Excerpted passage:
'''

Agriculture Victoria recently tested a new portable handheld infrared meter (HIKARi 16) that non-destructively measures sugar levels in fresh cherries. Comparisons were made with a refractometer that requires destruction of the fruit to obtain a juice sample. Laboratory results showed that the infrared HIKARi 16 was reasonably accurate and has the potential to replace a refractometer.

Sugar levels in cherries are traditionally measured as soluble solids concentration (SSC) using a refractometer and expressed as °Brix (where 1 °Brix = 1 g sucrose per 100 g juice). Modern refractometers are digital, but they still require a juice sample to measure the SSC. The infrared HIKARi 16 was designed to provide several practical advantages over the refractometer.

Measurements are rapid, fruit remains intact, avoiding messy juice sampling, and the activation button is easy to access when taking measurement of cherries attached to the tree and in the packhouse. The HIKARi 16 works best when the fruit and instrument are both at ambient temperatures, the surface of the fruit is dry, clean, and free from blemishes or bruises.

'''

(Transcribed page contents)

'''

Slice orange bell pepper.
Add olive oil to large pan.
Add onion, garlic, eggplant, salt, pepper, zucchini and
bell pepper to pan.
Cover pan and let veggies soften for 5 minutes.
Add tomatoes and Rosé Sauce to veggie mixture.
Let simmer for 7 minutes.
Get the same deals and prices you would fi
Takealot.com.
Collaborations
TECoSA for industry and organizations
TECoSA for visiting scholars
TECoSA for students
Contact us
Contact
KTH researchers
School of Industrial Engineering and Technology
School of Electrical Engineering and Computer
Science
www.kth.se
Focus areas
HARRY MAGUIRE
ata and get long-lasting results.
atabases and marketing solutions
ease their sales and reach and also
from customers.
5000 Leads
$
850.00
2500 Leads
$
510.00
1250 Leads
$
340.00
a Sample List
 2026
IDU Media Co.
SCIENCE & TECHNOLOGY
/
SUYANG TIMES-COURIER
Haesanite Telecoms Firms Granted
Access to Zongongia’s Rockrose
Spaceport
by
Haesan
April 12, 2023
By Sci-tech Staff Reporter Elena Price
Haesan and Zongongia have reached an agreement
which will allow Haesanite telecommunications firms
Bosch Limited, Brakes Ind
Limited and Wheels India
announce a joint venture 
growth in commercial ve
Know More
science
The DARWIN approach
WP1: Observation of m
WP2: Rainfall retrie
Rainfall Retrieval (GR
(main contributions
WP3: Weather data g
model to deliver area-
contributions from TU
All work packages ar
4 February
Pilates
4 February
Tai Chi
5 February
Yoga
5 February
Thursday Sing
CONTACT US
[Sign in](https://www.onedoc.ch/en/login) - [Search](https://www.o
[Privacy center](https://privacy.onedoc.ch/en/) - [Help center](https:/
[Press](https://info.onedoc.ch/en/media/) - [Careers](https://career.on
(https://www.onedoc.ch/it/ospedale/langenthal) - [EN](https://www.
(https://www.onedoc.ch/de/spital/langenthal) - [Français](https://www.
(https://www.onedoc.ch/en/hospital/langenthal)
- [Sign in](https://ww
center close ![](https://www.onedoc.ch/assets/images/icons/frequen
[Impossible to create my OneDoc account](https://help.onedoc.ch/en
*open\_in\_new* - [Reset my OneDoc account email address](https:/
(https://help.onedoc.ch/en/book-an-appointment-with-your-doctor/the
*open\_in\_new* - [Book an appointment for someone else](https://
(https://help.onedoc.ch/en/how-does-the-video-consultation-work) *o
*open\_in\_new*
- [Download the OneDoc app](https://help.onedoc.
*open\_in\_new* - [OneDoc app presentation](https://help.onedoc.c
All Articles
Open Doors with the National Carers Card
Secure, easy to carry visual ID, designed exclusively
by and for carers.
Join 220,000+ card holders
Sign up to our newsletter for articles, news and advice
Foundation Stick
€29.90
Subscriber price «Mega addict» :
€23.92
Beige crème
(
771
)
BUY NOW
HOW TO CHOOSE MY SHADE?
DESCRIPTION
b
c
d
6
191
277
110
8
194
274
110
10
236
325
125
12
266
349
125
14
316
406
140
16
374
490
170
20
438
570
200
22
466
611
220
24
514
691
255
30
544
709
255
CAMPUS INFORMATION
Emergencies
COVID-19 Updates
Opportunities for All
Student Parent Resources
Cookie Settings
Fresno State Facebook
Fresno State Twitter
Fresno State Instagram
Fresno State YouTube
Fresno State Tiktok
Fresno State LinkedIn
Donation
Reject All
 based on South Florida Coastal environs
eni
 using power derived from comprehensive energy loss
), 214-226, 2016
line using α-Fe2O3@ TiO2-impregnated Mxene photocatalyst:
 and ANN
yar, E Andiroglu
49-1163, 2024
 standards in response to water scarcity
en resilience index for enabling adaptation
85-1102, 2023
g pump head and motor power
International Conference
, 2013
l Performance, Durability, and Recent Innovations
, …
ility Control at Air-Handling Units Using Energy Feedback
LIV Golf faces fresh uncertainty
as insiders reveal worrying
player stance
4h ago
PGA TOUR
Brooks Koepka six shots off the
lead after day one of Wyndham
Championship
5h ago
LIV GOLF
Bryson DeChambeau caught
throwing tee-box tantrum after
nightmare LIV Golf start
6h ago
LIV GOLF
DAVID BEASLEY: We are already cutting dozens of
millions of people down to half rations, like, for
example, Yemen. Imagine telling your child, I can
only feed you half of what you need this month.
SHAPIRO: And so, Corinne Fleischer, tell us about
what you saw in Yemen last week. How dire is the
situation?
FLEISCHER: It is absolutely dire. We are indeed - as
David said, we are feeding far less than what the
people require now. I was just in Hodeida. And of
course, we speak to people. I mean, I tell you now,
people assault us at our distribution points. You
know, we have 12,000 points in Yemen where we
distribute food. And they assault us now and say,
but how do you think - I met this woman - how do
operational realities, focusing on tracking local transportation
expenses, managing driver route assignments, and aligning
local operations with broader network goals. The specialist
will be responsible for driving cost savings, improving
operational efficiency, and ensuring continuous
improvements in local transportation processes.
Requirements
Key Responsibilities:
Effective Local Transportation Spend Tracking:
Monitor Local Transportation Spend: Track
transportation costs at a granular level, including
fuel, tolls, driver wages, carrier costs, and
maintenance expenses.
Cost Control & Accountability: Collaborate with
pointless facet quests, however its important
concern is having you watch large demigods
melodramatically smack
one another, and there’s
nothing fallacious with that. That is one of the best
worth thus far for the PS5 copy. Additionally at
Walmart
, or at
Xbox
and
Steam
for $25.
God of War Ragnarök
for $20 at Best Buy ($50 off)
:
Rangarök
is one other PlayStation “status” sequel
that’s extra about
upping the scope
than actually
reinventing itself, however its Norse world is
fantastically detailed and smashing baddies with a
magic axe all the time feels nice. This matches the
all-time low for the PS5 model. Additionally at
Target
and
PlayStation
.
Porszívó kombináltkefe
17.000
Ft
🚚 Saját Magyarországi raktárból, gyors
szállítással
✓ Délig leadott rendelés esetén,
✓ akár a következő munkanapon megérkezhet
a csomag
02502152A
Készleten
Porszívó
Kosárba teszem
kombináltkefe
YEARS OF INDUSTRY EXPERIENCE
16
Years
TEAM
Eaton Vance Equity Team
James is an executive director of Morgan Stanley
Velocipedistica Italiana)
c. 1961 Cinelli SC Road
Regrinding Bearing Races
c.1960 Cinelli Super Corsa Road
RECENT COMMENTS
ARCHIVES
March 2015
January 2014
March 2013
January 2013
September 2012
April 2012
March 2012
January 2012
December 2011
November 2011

'''

Work task A: Summarize the passage on measuring cherry sugar levels in two sentences.
Work task B: Extend the passage on measuring cherry sugar levels, picking up after its final sentence.

Task response A: Agriculture Victoria tested the HIKARi 16, a portable handheld infrared meter that measures sugar levels in fresh cherries without destroying the fruit, against a refractometer that needs a juice sample, and found it reasonably accurate with the potential to replace the refractometer. The meter gives rapid measurements and keeps the fruit intact, and it works best when fruit and instrument are at ambient temperature and the fruit surface is dry, clean, and free from blemishes or bruises.

Task response B:
To test the infrared HIKARi 16, six batches of fresh cherries were sourced from a local retail supermarket and directly from growers in Victoria. Three SSC measurements were taken on opposite cheeks on 20 to 25 cherries per batch, firstly with the non-destructive infrared meter (image below) and then on juice samples with a refractometer and the average SSC calculated.

In general, both instruments successfully measured SSC in fresh cherries with values ranging between 11 and 28 °Brix. Differences in average SSC between the two meters for each batch of fruit was inconsistent. For example, in batch 2 the average SSC measured by the infrared HIKARi 16 was 0.8 °Brix less than the refractometer whereas in batch 6 the average SSC measured by the infrared HIKARi 16 was 2.2 °Brix higher than the refractometer.

To account for these differences, the infrared HIKARi 16 includes an ‘offset’ function to adjust values that are under or over the values obtained with a refractometer.

Another interesting feature is the data transmission function which allows up to 100 SSC measurements to be electronically downloaded to a smart phone by Near Field Communication (NFC).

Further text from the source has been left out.